States such as Rivers, Delta and Bayelsa benefit not only from regular FAAC allocations but also from the constitutional 13% derivation principle tied to oil production. Consequently, they often rank among the highest-funded states in the federation.

Yet decades after becoming some of Nigeria’s richest subnational governments, many communities in these states still struggle with poor roads, inadequate healthcare, youth unemployment and environmental degradation.

This does not mean nothing has been achieved. There have been investments in roads, schools and other infrastructure. However, relative to the enormous revenues received over many years, many analysts argue that outcomes have fallen far below expectations.

A visitor to some parts of Bayelsa or Delta may reasonably ask why states with such large revenues do not exhibit development levels closer to what similar resource-rich regions have achieved elsewhere in the world.

 

The Governance Deficit

The fundamental problem may not be lack of money. It may be lack of vision.

Too many state governments appear trapped in a governance model focused on recurrent expenditure, political patronage and short-term projects rather than long-term economic transformation.

Few governors have articulated credible 20-year economic plans.

Few states have clear industrialisation strategies.

Few states have developed comprehensive agricultural value chains.

Few states have created competitive technology ecosystems.

Few states have substantially improved learning outcomes despite increased funding.

In many cases, governance remains dominated by politics rather than development.

The result is predictable: more money enters government accounts, but citizens experience little change in their daily lives.

 

What Should Governors Be Doing?

The post-subsidy revenue windfall presented a historic opportunity.

Governors should be investing aggressively in:

Power Infrastructure: Reliable electricity remains the foundation of industrial development. The Aba model demonstrates the transformative potential of stable power.

Agricultural Industrialization: Rather than merely supporting farming, states should build processing zones that create jobs and add value to agricultural products.

Education Reform: The goal should not simply be building classrooms but producing a workforce capable of competing in a modern economy.

Healthcare Systems: Every state should have functioning primary healthcare centres, modern hospitals and emergency response systems.

Urban Development: Cities should be designed to attract investment, tourism and innovation.

Job Creation: Success should be measured by private-sector jobs created, not by the number of political appointments made.

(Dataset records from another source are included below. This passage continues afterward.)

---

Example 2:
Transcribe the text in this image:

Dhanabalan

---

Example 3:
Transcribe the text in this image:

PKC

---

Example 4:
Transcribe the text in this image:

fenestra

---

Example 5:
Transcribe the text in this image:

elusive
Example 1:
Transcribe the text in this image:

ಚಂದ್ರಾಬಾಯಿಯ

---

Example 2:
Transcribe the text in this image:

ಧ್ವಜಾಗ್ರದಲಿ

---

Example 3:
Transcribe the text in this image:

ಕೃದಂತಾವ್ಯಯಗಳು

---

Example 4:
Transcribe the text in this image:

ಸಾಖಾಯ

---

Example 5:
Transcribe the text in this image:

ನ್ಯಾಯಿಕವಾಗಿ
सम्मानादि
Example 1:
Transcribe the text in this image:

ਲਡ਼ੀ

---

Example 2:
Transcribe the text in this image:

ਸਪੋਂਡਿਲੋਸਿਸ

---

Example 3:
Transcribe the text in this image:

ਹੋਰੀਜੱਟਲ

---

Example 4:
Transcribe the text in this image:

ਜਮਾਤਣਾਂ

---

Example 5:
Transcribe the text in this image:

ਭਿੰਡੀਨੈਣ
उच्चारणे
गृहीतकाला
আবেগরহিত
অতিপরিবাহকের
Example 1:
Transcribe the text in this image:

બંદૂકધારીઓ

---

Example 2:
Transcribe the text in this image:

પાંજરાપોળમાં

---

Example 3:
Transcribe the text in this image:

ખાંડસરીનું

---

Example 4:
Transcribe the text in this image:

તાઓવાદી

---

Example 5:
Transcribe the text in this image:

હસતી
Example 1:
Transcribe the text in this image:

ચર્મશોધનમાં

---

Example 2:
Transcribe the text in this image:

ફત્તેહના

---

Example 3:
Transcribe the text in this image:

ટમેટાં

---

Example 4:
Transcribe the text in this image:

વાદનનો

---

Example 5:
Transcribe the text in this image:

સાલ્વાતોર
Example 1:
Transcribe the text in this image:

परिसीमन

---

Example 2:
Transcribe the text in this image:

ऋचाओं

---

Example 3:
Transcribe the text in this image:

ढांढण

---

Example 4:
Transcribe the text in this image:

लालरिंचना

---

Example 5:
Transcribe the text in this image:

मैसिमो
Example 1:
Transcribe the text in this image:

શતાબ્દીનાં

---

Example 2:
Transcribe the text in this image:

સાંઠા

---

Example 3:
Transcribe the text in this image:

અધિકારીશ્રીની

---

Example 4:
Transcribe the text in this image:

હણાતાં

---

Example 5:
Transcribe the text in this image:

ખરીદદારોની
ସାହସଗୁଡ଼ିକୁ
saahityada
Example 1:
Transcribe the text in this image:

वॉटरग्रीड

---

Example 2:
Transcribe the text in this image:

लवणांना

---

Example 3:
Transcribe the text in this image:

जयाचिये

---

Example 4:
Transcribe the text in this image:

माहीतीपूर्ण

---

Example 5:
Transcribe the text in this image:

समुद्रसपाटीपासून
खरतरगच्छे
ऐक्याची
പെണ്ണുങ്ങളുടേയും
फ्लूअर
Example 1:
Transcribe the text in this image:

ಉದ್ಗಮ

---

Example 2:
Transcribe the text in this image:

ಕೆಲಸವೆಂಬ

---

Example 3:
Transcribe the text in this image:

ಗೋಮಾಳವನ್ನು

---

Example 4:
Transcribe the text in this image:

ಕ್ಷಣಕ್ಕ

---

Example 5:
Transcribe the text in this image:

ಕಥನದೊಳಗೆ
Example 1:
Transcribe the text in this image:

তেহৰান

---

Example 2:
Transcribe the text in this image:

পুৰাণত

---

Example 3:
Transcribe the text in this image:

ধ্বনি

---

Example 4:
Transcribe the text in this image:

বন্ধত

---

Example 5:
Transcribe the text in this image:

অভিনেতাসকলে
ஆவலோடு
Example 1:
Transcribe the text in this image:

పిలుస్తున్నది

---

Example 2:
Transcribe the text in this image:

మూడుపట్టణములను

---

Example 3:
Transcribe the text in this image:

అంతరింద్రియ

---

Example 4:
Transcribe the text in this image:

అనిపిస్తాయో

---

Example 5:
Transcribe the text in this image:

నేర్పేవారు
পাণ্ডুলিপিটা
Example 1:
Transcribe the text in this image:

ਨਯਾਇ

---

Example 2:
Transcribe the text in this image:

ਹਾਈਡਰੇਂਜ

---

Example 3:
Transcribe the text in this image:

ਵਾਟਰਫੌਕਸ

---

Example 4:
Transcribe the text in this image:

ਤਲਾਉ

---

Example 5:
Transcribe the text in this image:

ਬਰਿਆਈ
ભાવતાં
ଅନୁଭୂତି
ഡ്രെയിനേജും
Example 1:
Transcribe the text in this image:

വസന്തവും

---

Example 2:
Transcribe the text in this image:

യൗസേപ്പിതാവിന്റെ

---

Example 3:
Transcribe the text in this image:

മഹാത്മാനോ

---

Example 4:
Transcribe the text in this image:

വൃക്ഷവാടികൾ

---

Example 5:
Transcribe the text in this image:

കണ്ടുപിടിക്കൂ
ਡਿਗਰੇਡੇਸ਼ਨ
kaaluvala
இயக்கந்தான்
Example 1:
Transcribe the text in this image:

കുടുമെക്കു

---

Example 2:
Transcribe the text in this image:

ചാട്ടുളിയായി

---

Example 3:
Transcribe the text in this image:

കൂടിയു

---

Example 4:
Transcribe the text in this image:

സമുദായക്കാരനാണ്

In summary, the evidence is clear: subsidy removal significantly increased revenues available to Nigerian states. FAAC distributions reached historic levels, and most states now command financial resources unimaginable just a few years ago.

The challenge facing Nigeria today is therefore less about revenue and more about governance.

Citizens are increasingly justified in asking governors tough questions. How much money has your state received? How much has been generated internally? What measurable improvements have occurred in education, healthcare, infrastructure, power supply, job creation and poverty reduction?

The era when governors could blame Abuja for every problem is becoming less convincing. The money is flowing.

The real question is whether it is being converted into development.

History may ultimately judge many governors not by how much money entered their states, but by how little they achieved with it.